ASSIGNED TASK A:
Can you sum up the date-parsing documentation in two sentences?
ASSIGNED TASK B:
Can you carry on the date-parsing documentation from the point where it stops?
BEGIN PROVIDED PASSAGE
Parsing dates

hebrewcal.parsing.dates.parse_gregorian reads a Gregorian date from text and returns a normalised GregorianDate. It accepts several common formats and raises ValueError on anything it cannot interpret unambiguously.

Supported formats

Format

Example

Pattern

ISO 8601

2026-06-26

YYYY-MM-DD

DIN 5008

26.06.2026

DD.MM.YYYY

Slash form

2026/06/26

YYYY/MM/DD

>>> from hebrewcal.parsing.dates import parse_gregorian
>>> parse_gregorian("2026-06-26")
GregorianDate(year=2026, month=6, day=26)
>>> parse_gregorian("26.06.2026")
GregorianDate(year=2026, month=6, day=26)
>>> parse_gregorian("2026/06/26")
GregorianDate(year=2026, month=6, day=26)

Surrounding whitespace is tolerated:

>>> parse_gregorian("  2026-06-26  ")
GregorianDate(year=2026, month=6, day=26)
END PROVIDED PASSAGE
BEGIN EXTRACTED MATERIAL
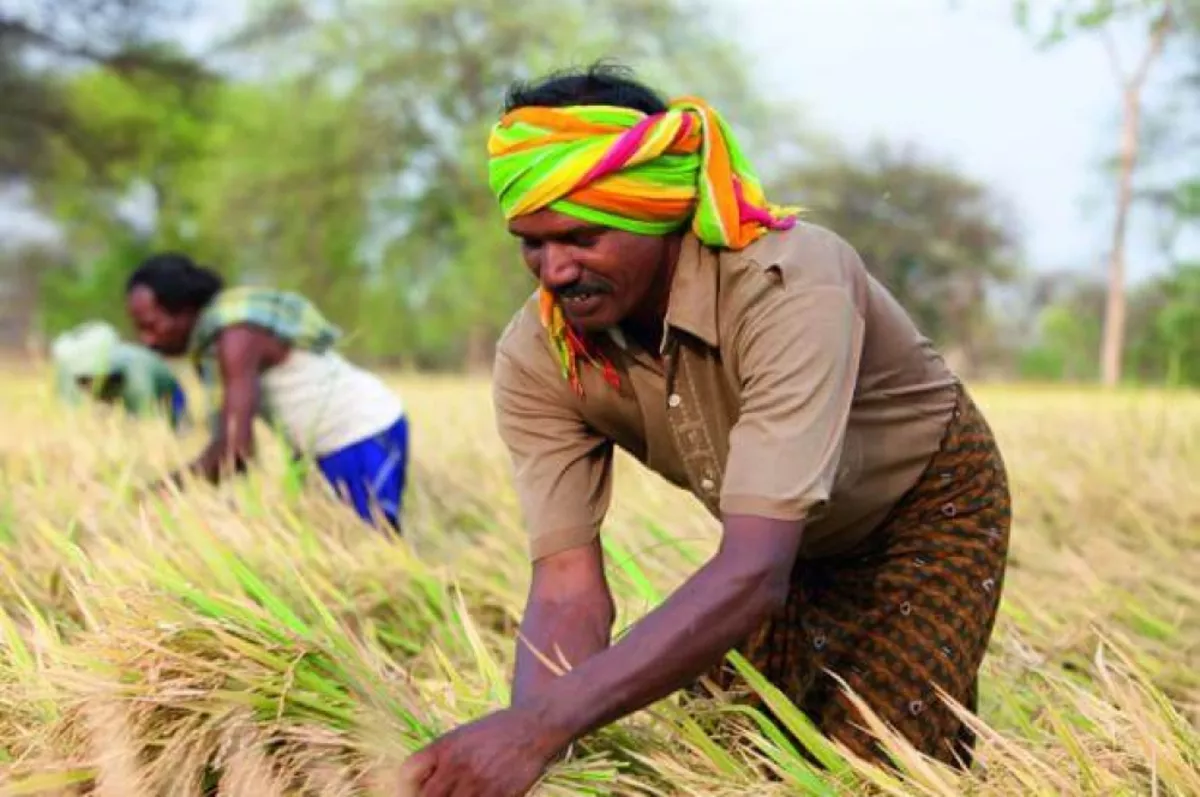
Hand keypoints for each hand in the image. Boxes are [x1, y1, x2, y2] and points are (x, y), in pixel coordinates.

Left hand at [398, 706, 565, 796]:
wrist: (535, 726)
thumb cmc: (495, 732)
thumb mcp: (461, 736)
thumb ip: (439, 758)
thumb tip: (415, 787)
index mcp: (444, 747)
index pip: (407, 774)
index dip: (405, 789)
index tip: (413, 793)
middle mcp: (457, 765)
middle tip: (438, 796)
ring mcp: (478, 783)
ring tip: (463, 794)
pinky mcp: (500, 795)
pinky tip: (482, 795)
END EXTRACTED MATERIAL
EXPECTED OUTPUT A:
The function hebrewcal.parsing.dates.parse_gregorian reads a Gregorian date from text and returns a normalized GregorianDate, raising ValueError on anything it cannot interpret unambiguously. It supports the ISO 8601 (YYYY-MM-DD), DIN 5008 (DD.MM.YYYY) and slash (YYYY/MM/DD) formats, and it tolerates surrounding whitespace.

EXPECTED OUTPUT B:
Errors

Unrecognised text and impossible dates both raise ValueError:

>>> parse_gregorian("not a date")
Traceback (most recent call last):
    ...
ValueError: unrecognised date format: 'not a date'

>>> parse_gregorian("2026-13-01")   # there is no month 13
Traceback (most recent call last):
    ...
ValueError: month out of range: 13

From text straight to a Hebrew date

Combine parsing with conversion:

>>> from hebrewcal.parsing.dates import parse_gregorian
>>> from hebrewcal import to_hebrew
>>> to_hebrew(parse_gregorian("31.10.1867"))
HebrewDate(year=5628, month=8, day=2)

Disambiguation

The three formats are distinguished by their separators (-, ., /) and field order, so 26.06.2026 (day-first DIN) and 2026-06-26 (year-first ISO) never collide. If you have data in another layout, normalise it to one of these before calling parse_gregorian.